━━ SOURCE MATERIAL ━━

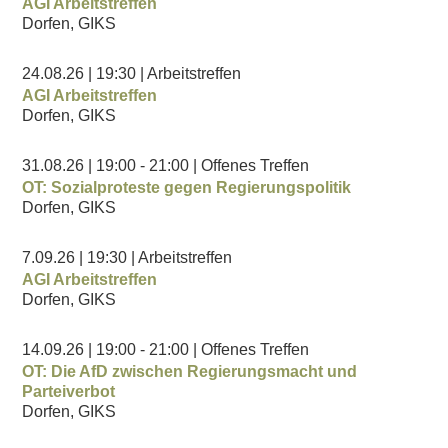
AGI Arbeitstreffen
Dorfen, GIKS
24.08.26
| 19:30
| Arbeitstreffen
AGI Arbeitstreffen
Dorfen, GIKS
31.08.26
| 19:00
- 21:00
| Offenes Treffen
OT: Sozialproteste gegen Regierungspolitik
Dorfen, GIKS
7.09.26
| 19:30
| Arbeitstreffen
AGI Arbeitstreffen
Dorfen, GIKS
14.09.26
| 19:00
- 21:00
| Offenes Treffen
OT: Die AfD zwischen Regierungsmacht und
Parteiverbot
Dorfen, GIKS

━━━

PROBLEM DESCRIPTION »
Where an entry holds a picture, leave the picture out and output the rest exactly.

EXPECTED ANSWER »
AGI Arbeitstreffen
Dorfen, GIKS
24.08.26
| 19:30
| Arbeitstreffen
AGI Arbeitstreffen
Dorfen, GIKS
31.08.26
| 19:00
- 21:00
| Offenes Treffen
OT: Sozialproteste gegen Regierungspolitik
Dorfen, GIKS
7.09.26
| 19:30
| Arbeitstreffen
AGI Arbeitstreffen
Dorfen, GIKS
14.09.26
| 19:00
- 21:00
| Offenes Treffen
OT: Die AfD zwischen Regierungsmacht und
Parteiverbot
Dorfen, GIKS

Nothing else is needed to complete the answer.